• palfrey •
Pronunciation: pahl-fri • Hear it!
Part of Speech: Noun
Meaning: Saddle horse as opposed to a stallion or charger, a docile horse, especially a lady's horse.
Notes: Here is a word you don't hear much anymore, although it is in all the major dictionaries. I suppose it's because ladies seldom ride horses these days. It has only one derivational relative, palfrenier "(horse) groom", long since obsolete.
In Play: Back in the days long passed, gentlemen rode chargers and ladies rode palfreys: "When Phil Anders made a pass at Lady Gwyneth on horseback, she charged away on her remarkably swift palfrey." We don't pay much attention these days to equine attitudes: "Royce expected them to saddle him up a mild-mannered palfrey, but, instead, they provided him with a barely broken wild horse."

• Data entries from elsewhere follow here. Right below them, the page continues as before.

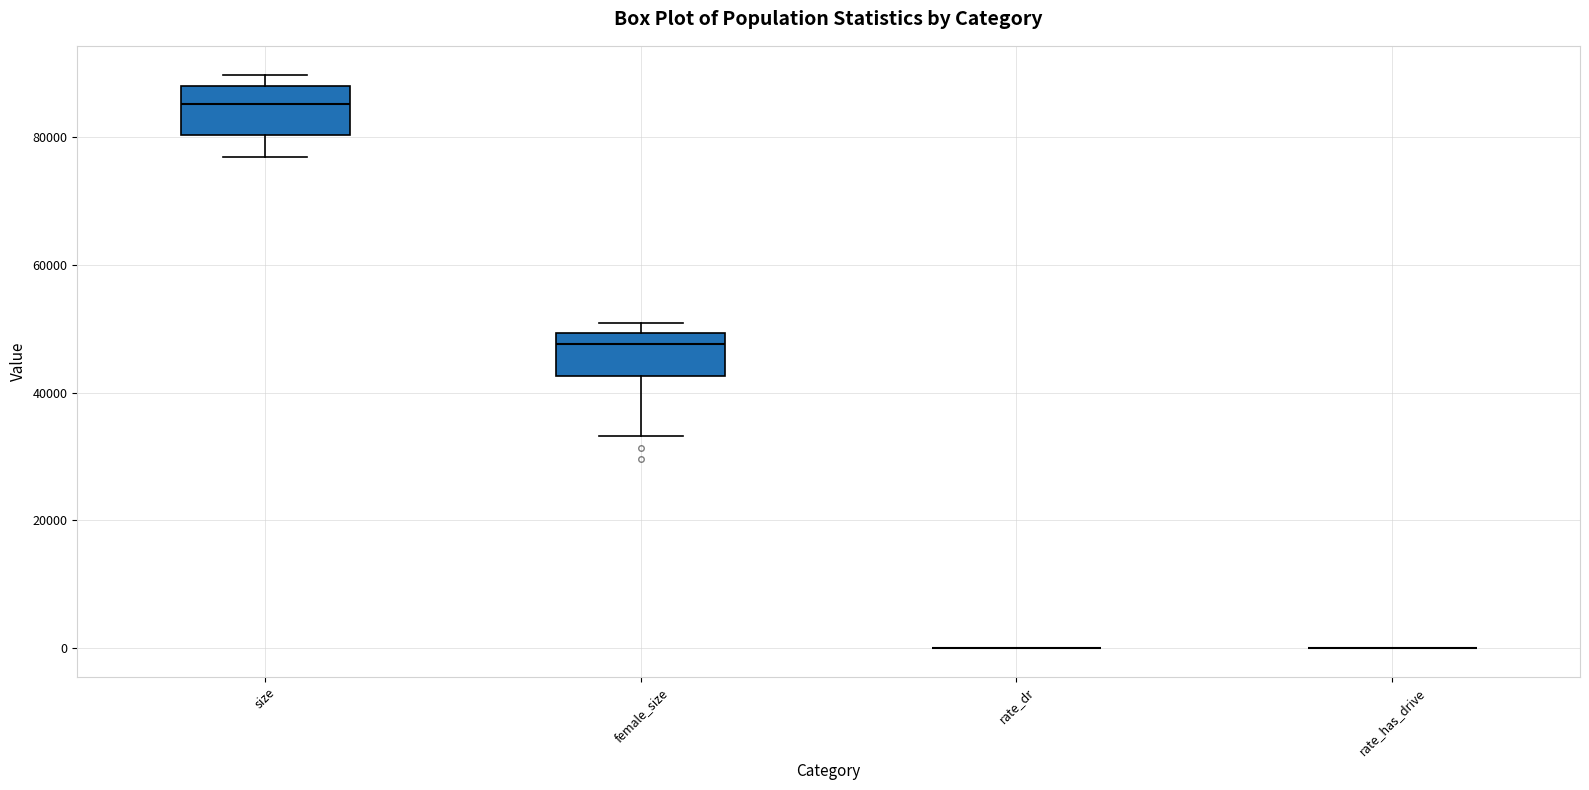

Reading left to right, read every box against the y-axis: the position of its median line, the range the box covers, and the ends of its whiskers. The values are not printed on the chart, so give them approximately, as read against the axis.

size: median 86000, box 80000 to 88000, whiskers 76000 to 90000
female_size: median 48000, box 42000 to 50000, whiskers 34000 to 50000 (just above the box's upper edge)
rate_dr: box collapsed to a line at 0, whiskers 0 to 0
rate_has_drive: box collapsed to a line at 0, whiskers 0 to 0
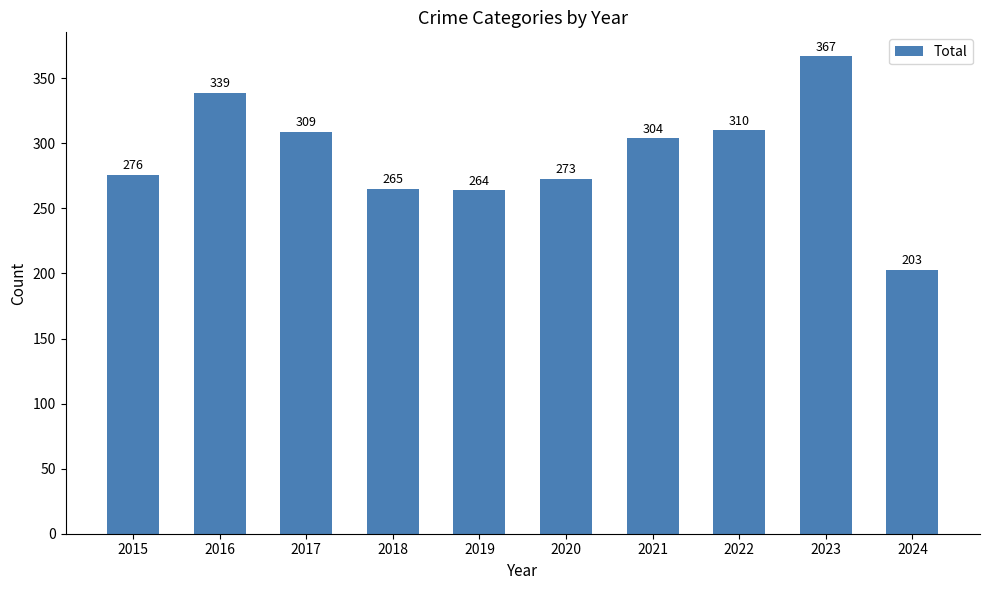

What is the maximum value shown in the chart?

367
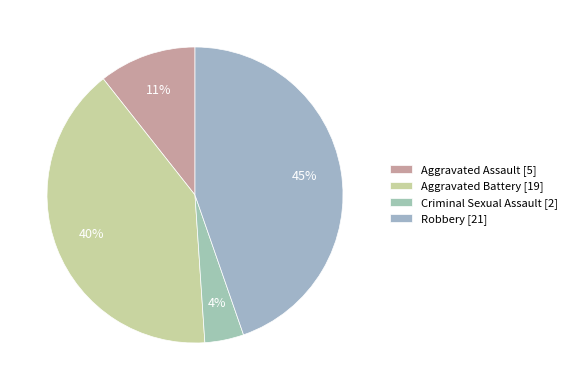

Count the number of slices in the pie.

4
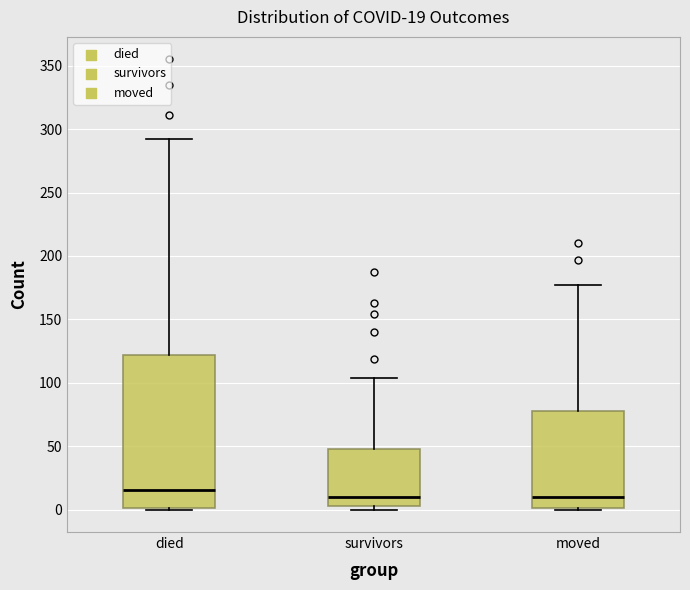

Which box is the tallest, from its lower edge to its upper edge?

died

Word History: This word was borrowed from Old French palefrei or palefreid, inherited from Medieval Latin palafredus. The Medieval Latin word was an altered form of Latin paraveredus "post horse", originally "extra horse", created from Greek para "beside, extra" + Latin veredus "courier horse". The Latin word was also snitched by Old High German as pfarifrid, which became the Modern German word Pferd "horse". Veredus was probably borrowed from Gaulish voredos, from Celtic wo-red- "fast-ride, horse", source also of Welsh gorwydd "horse" and red-, the source of Irish reidid "ride". Red- goes back to the PIE word reidh- "to ride", which also produced English ride, raid, and road. English also derived its ready from this word, apparently the original meaning was "ready for riding". German bereit "ready" seems to have undergone the same shift in meaning.